Dr Hoda Baraka, first deputy to the Minister of ICT said: “The Egyptian Teledermatology initiative, using mobile health technology, is inspired by pursuing equal opportunities for health services anywhere in Egypt and expanding medical insurance to all citizens. E-health programmes bring better diagnostic and health services to a wider segment of the Egyptian society.”



Record number of physicians graduate at WCMC-Q

The 2011 graduating class of Weill Cornell Medical College in Qatar had a record number of graduates as 31 physicians received their US medical degrees.

Dr Javaid Sheikh, dean of WCMC-Q said: “In addition to personal achievements, as a class they were able to accomplish so much more, traveling to developing nations to serve communities in need, and collaborating with Hamad Medical Corporation, the Supreme Council of Health and Reach Out to Asia, locally, to institute local programs that have and will positively impacted countless lives.”

The new physicians number 18 women and 13 men. Qataris are the largest national group within the graduating class. There 16 nationalities in all – Algeria, Bahrain, Bosnia, Canada, Egypt, France, India, Iraq, Jordan, Lebanon, Mauritania, Mauritius, Qatar, Russia, Syria, and the U.S. Among them, they speak 11 languages – Arabic, English, French, Bosnian, German, Spanish, Hindi, Malayalam, Urdu, Tamil and Creole.

Cornell President David Skorton, MD commented: “These graduates have been extraordinarily successful in finding their next opportunities as residents and research fellows. Some of them have elected to stay in Qatar for residency programmes with Hamad Medical Corporation or to pursue research fellowships. The 23 WCMC-Q students who sought residencies in the US were matched to some of America’s best teaching hospitals.
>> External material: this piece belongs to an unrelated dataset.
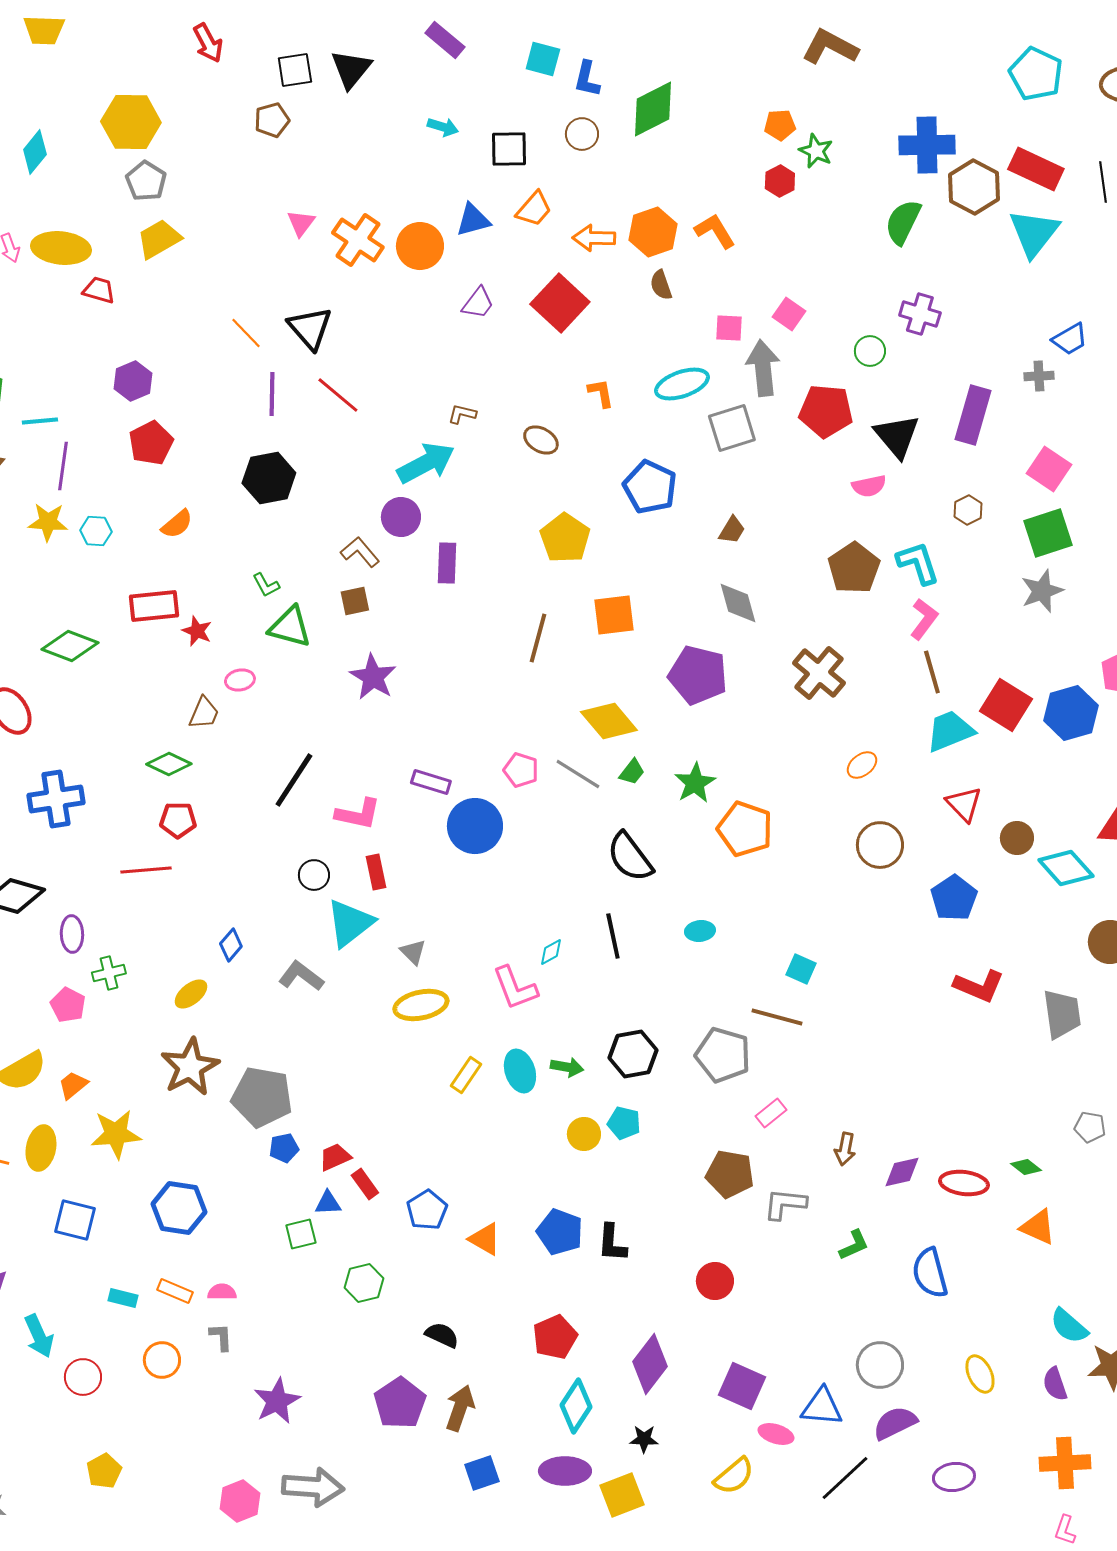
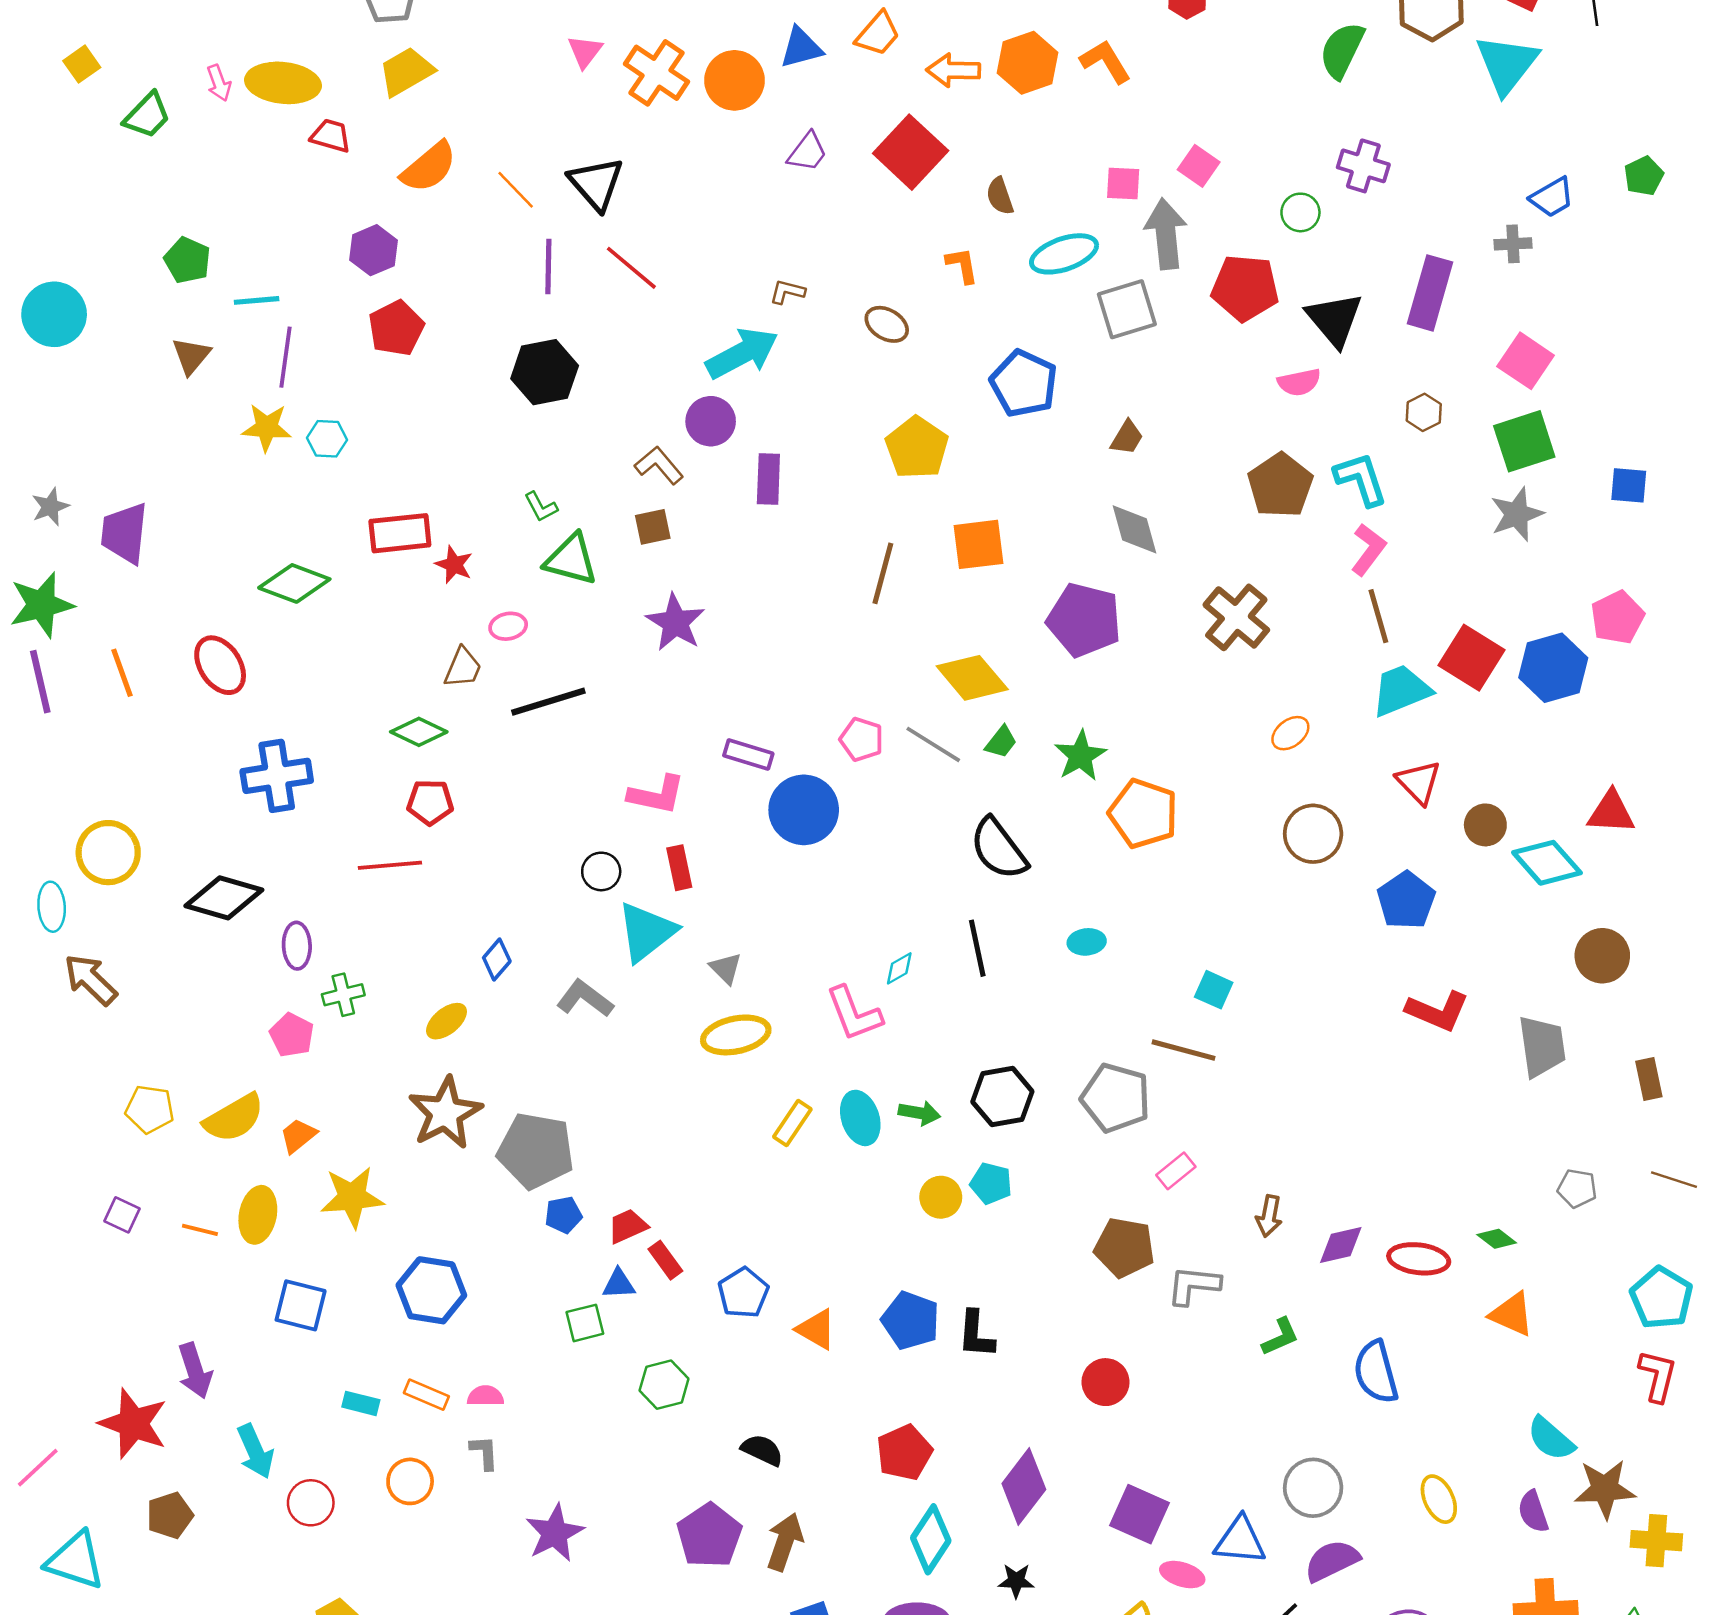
brown semicircle: (661, 285) -> (1000, 196), moved
orange semicircle: (177, 524) -> (429, 167), moved, size x1.4
black line: (294, 780) -> (548, 702), moved, turned 40

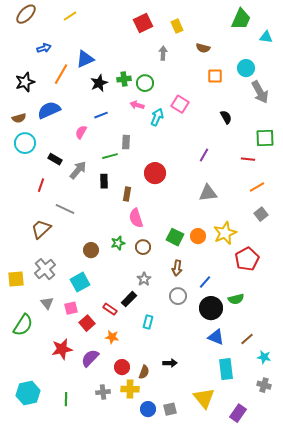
To achieve so many excellent placements in the US is a testament to the high quality of the WCMC-Q programme and to the exceptional talent and commitment that the graduates have brought to their medical education.”



Trumpf to kit out Iraqi hospital

Trumpf is helping to fit out a new hospital complex under construction in the northern Iraqi city of Sulaymaniyah which will set new standards for the country.

“Iraq is engaged in some major development projects, particularly in the healthcare sector. But this fact tends to get obscured by the negative headlines about Iraq that dominate reports in Europe,” says Lars Michel, who heads up Trumpf’s regional office in Dubai, UAE.

In mid-January, Michel and Trumpf’s Iraqi partner Al-Bayan signed a major contract to equip all the operating rooms and intensive care units of the Faruk Medical Centre in Sulaymaniyah. This US$100-million project, run by the private investors group Faruk Group Holding, involves a hospital with 147 beds, 47 clinics and a hotel. The hospital, which is scheduled to open at the end of this year, aims to set new standards in medical equipment and medical services in the healthcare sector.

Trumpf will provide 80 of its latest generation TruPort ceiling-mounted supply units to equip the operating rooms, intensive care units, recovery rooms and emergency department with the necessary gas, electricity and data hook-ups. Seven high-end TruSystem 7500 OR table systems will provide wide-ranging support to surgeons while an ORBITER patient transfer system will help move patients between zones. The intensive care units will feature the innovative lighting solution AmbientLine.